Tuesday, November 28, 2006

 

Posting a podcast to your blog

If you are adding podcasts to your blog, all you need to do is upload the mp3 files to your Tiger WWW account, then link to them from your Blogger entries that explain what the files are about. That's it!

 

Podcasting: Starting to catch on or ...?

Business Week has an article this week called "What Podcasting Revolution?" and the BBC has one called "Podcast numbers show 'few hooked.'" Both are based on a recent survey by the Pew Internet and American Life Project. The good news is that the survey found 12 percent of U.S. residents online had downloaded a podcast, up from just 7 percent earlier this year. The bad news is that only 1 percent of the respondents say they download a podcast on a typical day.

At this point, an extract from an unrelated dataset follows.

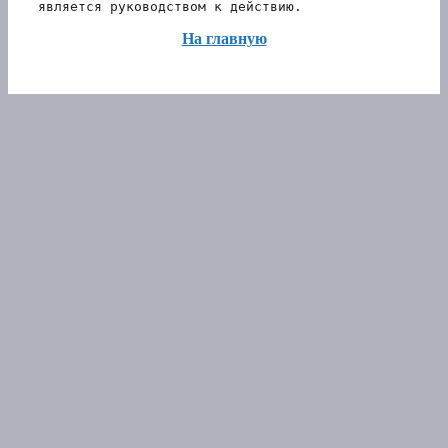
является руководством к действию.
На главную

Despite its title, the Business Week article offers optimism that podcasts will catch on:

Researchers at the Diffusion Group forecast that 11.4 million Americans will tune into podcasts by the end of this year and 21.7 million Americans—or about 10% of those using the Internet—will download an episode in 2007. "We are going to see it reaching into the mainstream consumer market," explains Andy Tarczon, founding partner of the Diffusion Group. Tarczon is confident of growth because he believes that both the availability of podcasts and the increase in people buying digital media players capable of serving podcasts will increase interest in them.

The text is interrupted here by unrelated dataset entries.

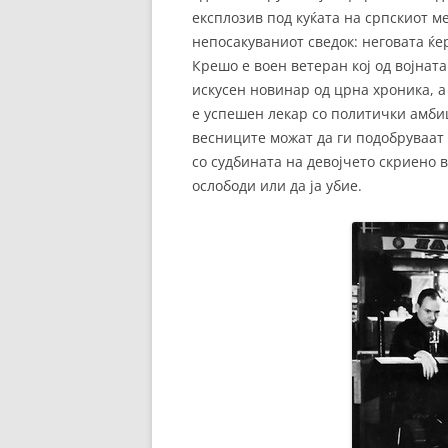
експлозив под куќата на српскиот ме
непосакуваниот сведок: неговата ќе
Крешо е воен ветеран кој од војната
искусен новинар од црна хроника, а
е успешен лекар со политички амби
весниците можат да ги подобруваат 
со судбината на девојчето скриено в
ослободи или да ја убие.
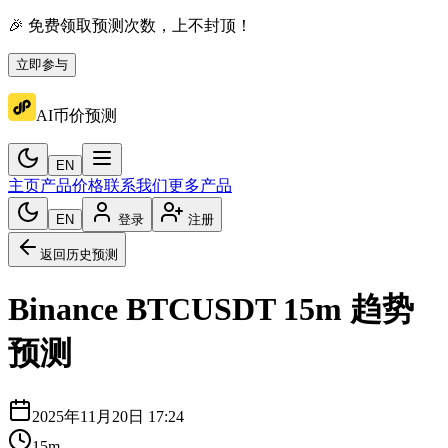
🎉 免费领取预测次数，上不封顶！
立即参与
AI币价预测
EN
主页
产品价格
联系我们
更多产品
EN
登录
注册
返回历史预测
Binance
BTCUSDT
15m
趋势
预测
2025年11月20日 17:24
15m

Tuesday, November 07, 2006

 

Gannett embraces multimedia and citizen journalism

The Gannett Corp., which owns countless newspapers, announced this week that it is converting the newsrooms of those papers to "Information Centers."

The restructuring includes initiatives to involve citizens in the process of journalism, mine online community discussions for story ideas, and focus more on database-driven services, and is the first wide-scale undertaking in the industry. As the Washington Post reports, "It's pretty big," said Michael Maness, Gannett's vice president of strategic planning. "It's a fairly fundamental restructuring of how we go about news and information on a daily basis."

Monday, November 06, 2006

 

Working with the SoundSlides software

I encourage you to use SoundSlides software for your final slideshows. This program allows you to combine audio and photos into a professional slideshow, with NO technical wizardry.

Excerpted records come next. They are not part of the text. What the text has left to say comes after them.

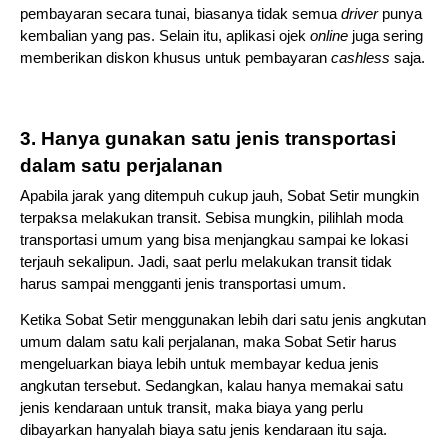
pembayaran secara tunai, biasanya tidak semua 
driver 
punya 
kembalian yang pas. Selain itu, aplikasi ojek 
online 
juga sering 
memberikan diskon khusus untuk pembayaran 
cashless 
saja.
3. Hanya gunakan satu jenis transportasi 
dalam satu perjalanan
Apabila jarak yang ditempuh cukup jauh, Sobat Setir mungkin 
terpaksa melakukan transit. Sebisa mungkin, pilihlah moda 
transportasi umum yang bisa menjangkau sampai ke lokasi 
terjauh sekalipun. Jadi, saat perlu melakukan transit tidak 
harus sampai mengganti jenis transportasi umum.
Ketika Sobat Setir menggunakan lebih dari satu jenis angkutan 
umum dalam satu kali perjalanan, maka Sobat Setir harus 
mengeluarkan biaya lebih untuk membayar kedua jenis 
angkutan tersebut. Sedangkan, kalau hanya memakai satu 
jenis kendaraan untuk transit, maka biaya yang perlu 
dibayarkan hanyalah biaya satu jenis kendaraan itu saja.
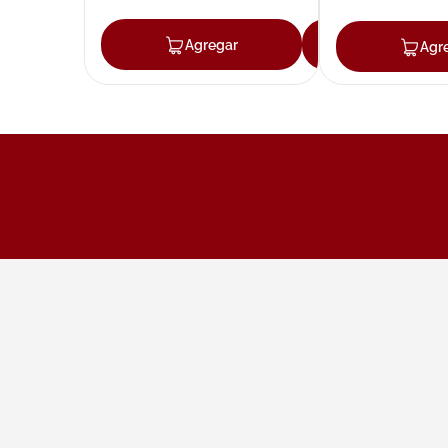
Agregar
Agregar
Agr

You can download a demo of the program here and learn how to use the program at home.

Instructions on getting started are here.

Once you have exported your project, you need to publish it. To do so, follow the instructions here under the heading "Some internet publishing experience." You should create a new folder on your Tiger account (suggestion: Name it "slideshow" and put it in your "flash" folder) and upload the files and folders there.

You need to link directly to the FOLDER to get your slideshow to play. For example:
View my multimedia slideshow.

(See the code for this link.)

Thursday, November 02, 2006

 

Podcasting at the Baltimore Sun

John Lindner of the Baltimore Sun is producing an interesting series of podcasts in which he interviews bloggers. John's "Blography" pieces are a nice model for what you will be doing for this class.

 

Audio editing/podcasting resources

A handful of sites I've recently come across may help you with your final audio and podcasting projects.

The first, O'Reilly's QuickStart: Digital Audio Editing site, offers hints on cleaning up audio, doing fades and other nifty tricks.

The Wiki Audio Recording Guide offers a great deal of information on all aspects of audio editing.

It offers more than you'll ever need to know, but this Guide to Podcasting is a great resource for beginner podcasters.

Finally, the Radio and Television News Directors Web site offers a nice guide to gathering sound for radio, also available in a full-color PDF file.

 

Online journalists need same skills as editors

The EditTeach Web site posts results of a survey of more than 400 online managers and producers. Rich Gordon, who supervised the research, writes in a column for Poynter Online that the most important lesson was that "the traditional journalism job that most resembles online newsroom roles is that of copy editor. What online newsrooms need are people who have news judgment and can copy edit, write headlines, package and present content on a page."